### [READING TEXT]

If your documentation includes HTML/XML code examples, you may want to allow
users to find specific tag names. Unfortunately, the `<` and `>` control
characters are encoded in code blocks as `&lt;` and `&gt;`. Adding this
expression to the separator allows for just that.

[:octicons-arrow-right-24: Read more on tokenizing HTML/XML tags]
[tokenize html-xml tags]

Search suggestions

:octicons-tag-24: 7.2.0 · :octicons-unlock-24: Feature flag · :octicons-beaker-24: Experimental

When search suggestions are enabled, the search will display the likeliest completion for the last word which can be accepted with the ++arrow-right++ key. Add the following lines to mkdocs.yml:

theme:
  features:
    - search.suggest

Searching for :octicons-search-24: search su yields ^^search suggestions^^ as a suggestion.

Search highlighting

:octicons-tag-24: 7.2.0 · :octicons-unlock-24: Feature flag · :octicons-beaker-24: Experimental

When search highlighting is enabled and a user clicks on a search result, Material for MkDocs will highlight all occurrences after following the link. Add the following lines to mkdocs.yml:

theme:
  features:
    - search.highlight

Searching for :octicons-search-24: code blocks highlights all occurrences of both terms.

### [STUDY MATERIAL]

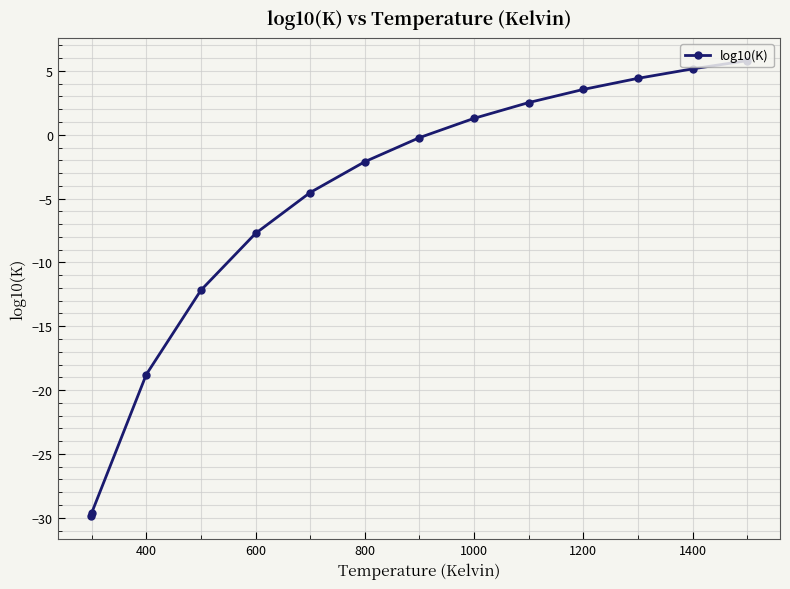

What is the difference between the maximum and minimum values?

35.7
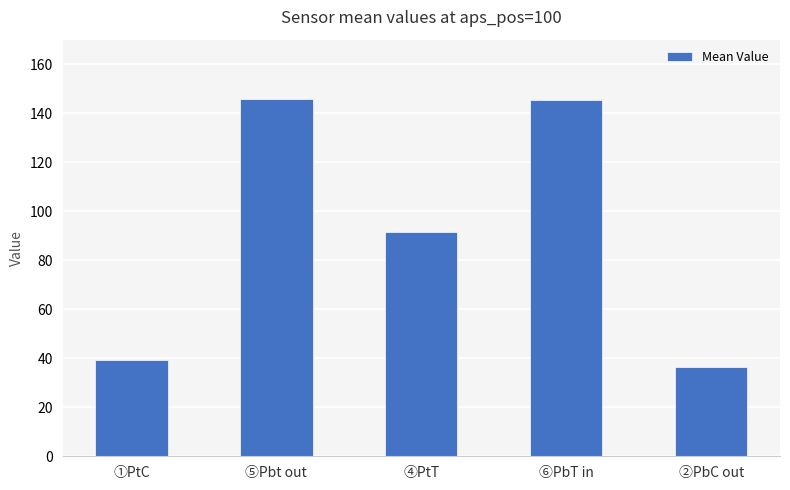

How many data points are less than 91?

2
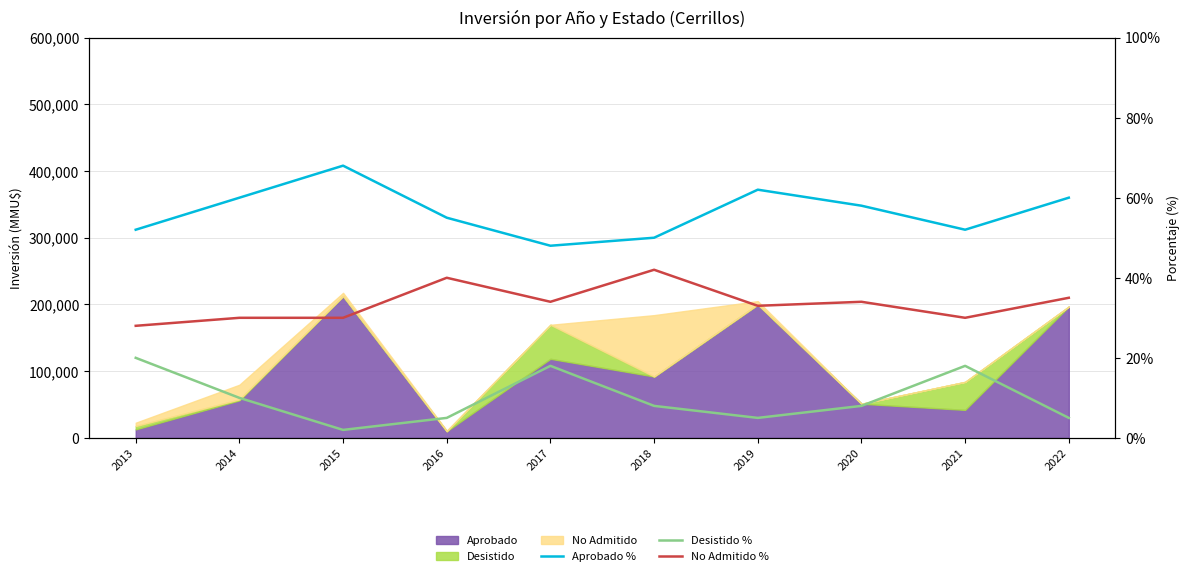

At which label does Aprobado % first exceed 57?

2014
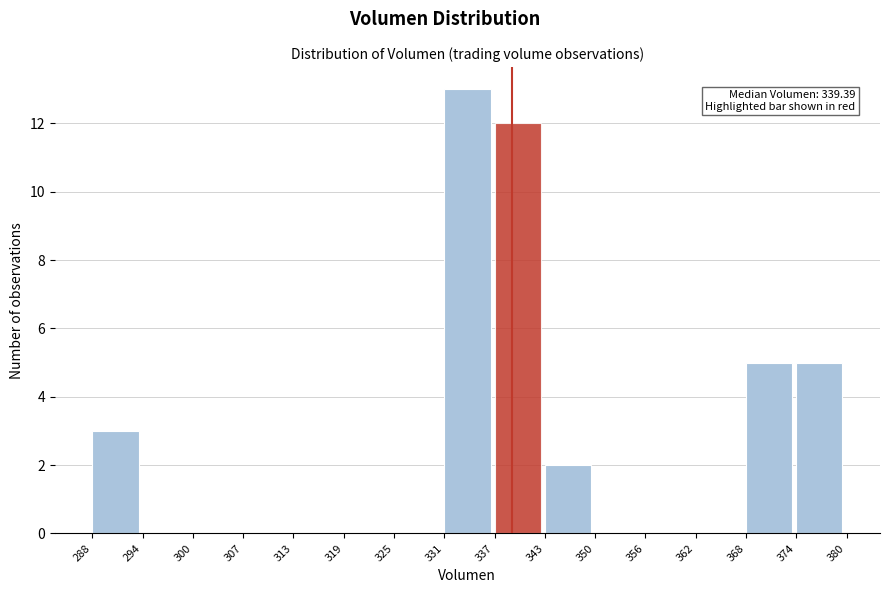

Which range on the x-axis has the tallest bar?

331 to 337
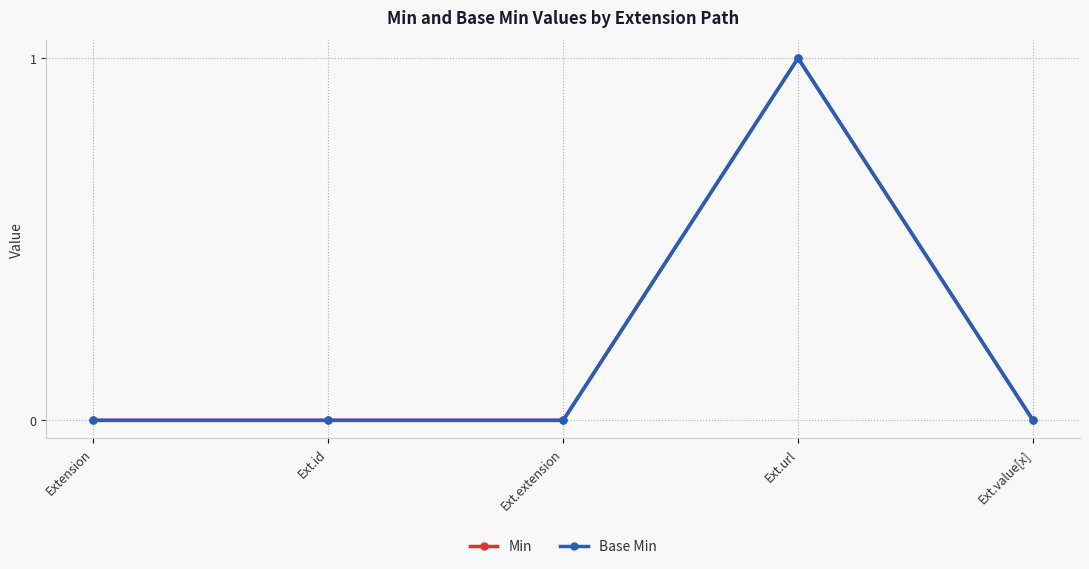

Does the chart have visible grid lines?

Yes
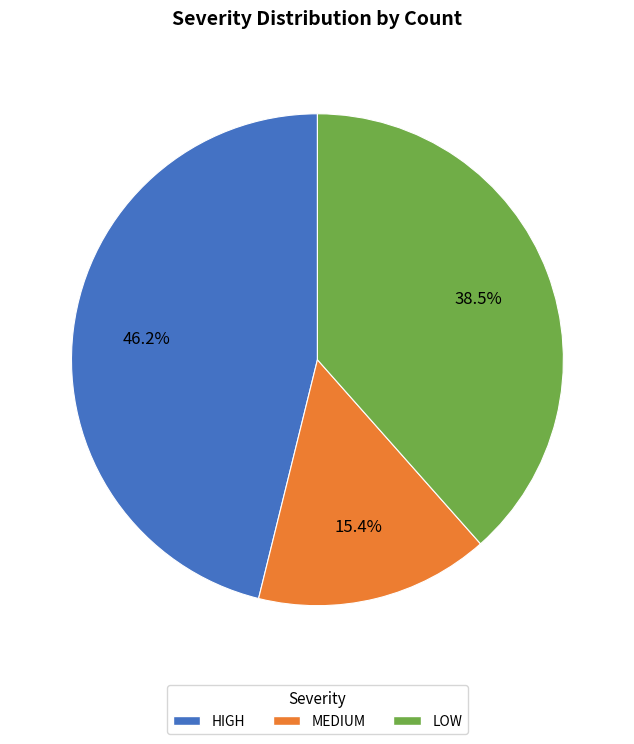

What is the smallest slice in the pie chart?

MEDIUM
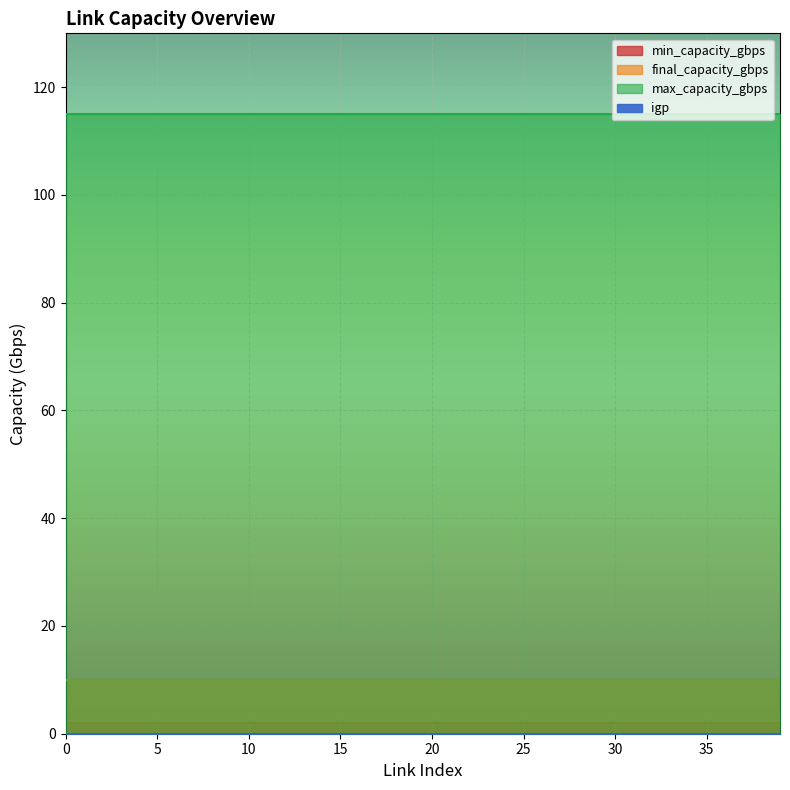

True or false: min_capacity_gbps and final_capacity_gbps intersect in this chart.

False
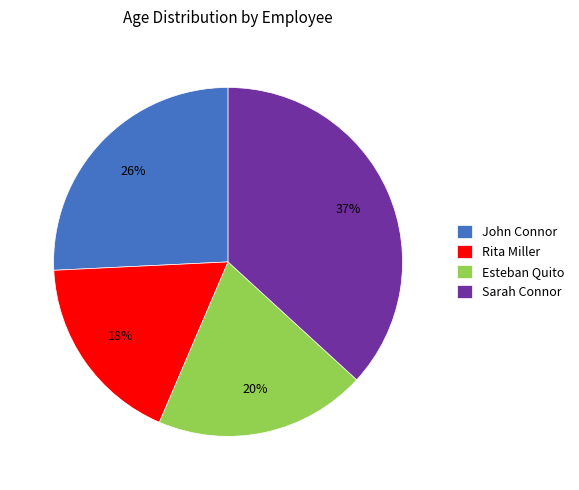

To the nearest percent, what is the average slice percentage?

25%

### [EXERCISE INSTRUCTIONS]
In the search documentation, which key accepts the completion shown by search suggestions? The records are separate material and are unrelated to the search documentation.

### [RESULT FOR THIS TASK]
The right arrow key.